Rewrite the listing below, swapping every "common name" for "vernacular name" and leaving everything else unchanged.

■ ■ ■ ■

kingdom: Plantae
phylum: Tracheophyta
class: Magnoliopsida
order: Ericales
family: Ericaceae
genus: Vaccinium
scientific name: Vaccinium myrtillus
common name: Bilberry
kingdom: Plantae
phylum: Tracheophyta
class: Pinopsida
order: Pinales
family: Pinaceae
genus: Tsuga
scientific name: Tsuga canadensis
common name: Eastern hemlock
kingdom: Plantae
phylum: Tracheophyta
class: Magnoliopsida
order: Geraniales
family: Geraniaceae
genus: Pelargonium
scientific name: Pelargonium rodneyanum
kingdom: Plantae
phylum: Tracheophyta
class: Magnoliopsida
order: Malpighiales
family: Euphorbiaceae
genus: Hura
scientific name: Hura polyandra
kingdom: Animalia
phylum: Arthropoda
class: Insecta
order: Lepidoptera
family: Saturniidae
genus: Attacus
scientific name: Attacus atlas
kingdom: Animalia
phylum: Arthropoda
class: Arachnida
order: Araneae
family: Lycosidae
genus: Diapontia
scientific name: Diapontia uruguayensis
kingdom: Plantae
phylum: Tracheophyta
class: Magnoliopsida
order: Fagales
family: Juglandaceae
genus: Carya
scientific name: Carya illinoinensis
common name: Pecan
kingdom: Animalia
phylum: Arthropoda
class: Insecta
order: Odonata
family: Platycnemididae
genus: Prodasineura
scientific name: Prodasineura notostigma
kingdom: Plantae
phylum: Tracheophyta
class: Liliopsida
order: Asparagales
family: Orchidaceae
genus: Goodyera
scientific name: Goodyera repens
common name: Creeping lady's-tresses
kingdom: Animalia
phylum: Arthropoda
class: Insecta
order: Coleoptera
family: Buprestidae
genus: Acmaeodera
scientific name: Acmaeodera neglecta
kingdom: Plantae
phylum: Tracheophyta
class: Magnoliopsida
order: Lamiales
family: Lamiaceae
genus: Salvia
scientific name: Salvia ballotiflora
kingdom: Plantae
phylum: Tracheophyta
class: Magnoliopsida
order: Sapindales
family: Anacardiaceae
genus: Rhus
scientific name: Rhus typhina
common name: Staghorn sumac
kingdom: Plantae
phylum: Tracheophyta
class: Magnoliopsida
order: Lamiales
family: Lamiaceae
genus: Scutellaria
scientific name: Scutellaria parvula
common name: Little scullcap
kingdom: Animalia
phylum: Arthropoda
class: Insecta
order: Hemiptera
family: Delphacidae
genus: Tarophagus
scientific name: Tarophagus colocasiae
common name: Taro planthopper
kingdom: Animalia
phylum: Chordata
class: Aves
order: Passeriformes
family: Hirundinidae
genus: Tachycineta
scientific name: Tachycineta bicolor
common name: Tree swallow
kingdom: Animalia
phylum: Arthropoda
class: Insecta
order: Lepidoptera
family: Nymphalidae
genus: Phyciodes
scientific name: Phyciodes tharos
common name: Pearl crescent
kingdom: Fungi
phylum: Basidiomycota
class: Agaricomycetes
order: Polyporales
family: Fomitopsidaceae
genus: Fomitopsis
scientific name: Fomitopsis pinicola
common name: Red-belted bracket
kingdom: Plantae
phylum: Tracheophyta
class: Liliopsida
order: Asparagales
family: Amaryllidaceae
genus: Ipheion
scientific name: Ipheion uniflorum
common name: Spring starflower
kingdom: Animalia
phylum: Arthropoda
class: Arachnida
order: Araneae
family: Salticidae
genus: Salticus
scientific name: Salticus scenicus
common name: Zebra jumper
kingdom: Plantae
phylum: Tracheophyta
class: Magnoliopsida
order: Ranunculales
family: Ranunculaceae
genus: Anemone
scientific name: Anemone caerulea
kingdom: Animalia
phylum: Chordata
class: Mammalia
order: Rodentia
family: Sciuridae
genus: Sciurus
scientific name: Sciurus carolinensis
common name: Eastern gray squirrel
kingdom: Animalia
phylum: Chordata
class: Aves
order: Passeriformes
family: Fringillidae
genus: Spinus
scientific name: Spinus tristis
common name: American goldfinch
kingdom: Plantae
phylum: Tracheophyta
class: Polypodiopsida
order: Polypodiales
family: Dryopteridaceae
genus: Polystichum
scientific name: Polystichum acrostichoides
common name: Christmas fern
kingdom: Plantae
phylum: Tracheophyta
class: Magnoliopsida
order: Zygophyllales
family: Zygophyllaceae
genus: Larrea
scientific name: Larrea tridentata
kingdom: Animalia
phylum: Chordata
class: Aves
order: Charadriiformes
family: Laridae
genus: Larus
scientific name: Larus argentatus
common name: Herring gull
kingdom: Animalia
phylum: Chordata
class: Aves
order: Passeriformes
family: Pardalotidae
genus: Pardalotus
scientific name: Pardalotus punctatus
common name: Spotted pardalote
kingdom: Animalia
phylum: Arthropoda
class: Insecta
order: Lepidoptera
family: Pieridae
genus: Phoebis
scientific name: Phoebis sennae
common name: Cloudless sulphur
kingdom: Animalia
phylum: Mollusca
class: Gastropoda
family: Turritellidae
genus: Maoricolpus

■ ■ ■ ■

THE OUTPUT >>
kingdom: Plantae
phylum: Tracheophyta
class: Magnoliopsida
order: Ericales
family: Ericaceae
genus: Vaccinium
scientific name: Vaccinium myrtillus
vernacular name: Bilberry
kingdom: Plantae
phylum: Tracheophyta
class: Pinopsida
order: Pinales
family: Pinaceae
genus: Tsuga
scientific name: Tsuga canadensis
vernacular name: Eastern hemlock
kingdom: Plantae
phylum: Tracheophyta
class: Magnoliopsida
order: Geraniales
family: Geraniaceae
genus: Pelargonium
scientific name: Pelargonium rodneyanum
kingdom: Plantae
phylum: Tracheophyta
class: Magnoliopsida
order: Malpighiales
family: Euphorbiaceae
genus: Hura
scientific name: Hura polyandra
kingdom: Animalia
phylum: Arthropoda
class: Insecta
order: Lepidoptera
family: Saturniidae
genus: Attacus
scientific name: Attacus atlas
kingdom: Animalia
phylum: Arthropoda
class: Arachnida
order: Araneae
family: Lycosidae
genus: Diapontia
scientific name: Diapontia uruguayensis
kingdom: Plantae
phylum: Tracheophyta
class: Magnoliopsida
order: Fagales
family: Juglandaceae
genus: Carya
scientific name: Carya illinoinensis
vernacular name: Pecan
kingdom: Animalia
phylum: Arthropoda
class: Insecta
order: Odonata
family: Platycnemididae
genus: Prodasineura
scientific name: Prodasineura notostigma
kingdom: Plantae
phylum: Tracheophyta
class: Liliopsida
order: Asparagales
family: Orchidaceae
genus: Goodyera
scientific name: Goodyera repens
vernacular name: Creeping lady's-tresses
kingdom: Animalia
phylum: Arthropoda
class: Insecta
order: Coleoptera
family: Buprestidae
genus: Acmaeodera
scientific name: Acmaeodera neglecta
kingdom: Plantae
phylum: Tracheophyta
class: Magnoliopsida
order: Lamiales
family: Lamiaceae
genus: Salvia
scientific name: Salvia ballotiflora
kingdom: Plantae
phylum: Tracheophyta
class: Magnoliopsida
order: Sapindales
family: Anacardiaceae
genus: Rhus
scientific name: Rhus typhina
vernacular name: Staghorn sumac
kingdom: Plantae
phylum: Tracheophyta
class: Magnoliopsida
order: Lamiales
family: Lamiaceae
genus: Scutellaria
scientific name: Scutellaria parvula
vernacular name: Little scullcap
kingdom: Animalia
phylum: Arthropoda
class: Insecta
order: Hemiptera
family: Delphacidae
genus: Tarophagus
scientific name: Tarophagus colocasiae
vernacular name: Taro planthopper
kingdom: Animalia
phylum: Chordata
class: Aves
order: Passeriformes
family: Hirundinidae
genus: Tachycineta
scientific name: Tachycineta bicolor
vernacular name: Tree swallow
kingdom: Animalia
phylum: Arthropoda
class: Insecta
order: Lepidoptera
family: Nymphalidae
genus: Phyciodes
scientific name: Phyciodes tharos
vernacular name: Pearl crescent
kingdom: Fungi
phylum: Basidiomycota
class: Agaricomycetes
order: Polyporales
family: Fomitopsidaceae
genus: Fomitopsis
scientific name: Fomitopsis pinicola
vernacular name: Red-belted bracket
kingdom: Plantae
phylum: Tracheophyta
class: Liliopsida
order: Asparagales
family: Amaryllidaceae
genus: Ipheion
scientific name: Ipheion uniflorum
vernacular name: Spring starflower
kingdom: Animalia
phylum: Arthropoda
class: Arachnida
order: Araneae
family: Salticidae
genus: Salticus
scientific name: Salticus scenicus
vernacular name: Zebra jumper
kingdom: Plantae
phylum: Tracheophyta
class: Magnoliopsida
order: Ranunculales
family: Ranunculaceae
genus: Anemone
scientific name: Anemone caerulea
kingdom: Animalia
phylum: Chordata
class: Mammalia
order: Rodentia
family: Sciuridae
genus: Sciurus
scientific name: Sciurus carolinensis
vernacular name: Eastern gray squirrel
kingdom: Animalia
phylum: Chordata
class: Aves
order: Passeriformes
family: Fringillidae
genus: Spinus
scientific name: Spinus tristis
vernacular name: American goldfinch
kingdom: Plantae
phylum: Tracheophyta
class: Polypodiopsida
order: Polypodiales
family: Dryopteridaceae
genus: Polystichum
scientific name: Polystichum acrostichoides
vernacular name: Christmas fern
kingdom: Plantae
phylum: Tracheophyta
class: Magnoliopsida
order: Zygophyllales
family: Zygophyllaceae
genus: Larrea
scientific name: Larrea tridentata
kingdom: Animalia
phylum: Chordata
class: Aves
order: Charadriiformes
family: Laridae
genus: Larus
scientific name: Larus argentatus
vernacular name: Herring gull
kingdom: Animalia
phylum: Chordata
class: Aves
order: Passeriformes
family: Pardalotidae
genus: Pardalotus
scientific name: Pardalotus punctatus
vernacular name: Spotted pardalote
kingdom: Animalia
phylum: Arthropoda
class: Insecta
order: Lepidoptera
family: Pieridae
genus: Phoebis
scientific name: Phoebis sennae
vernacular name: Cloudless sulphur
kingdom: Animalia
phylum: Mollusca
class: Gastropoda
family: Turritellidae
genus: Maoricolpus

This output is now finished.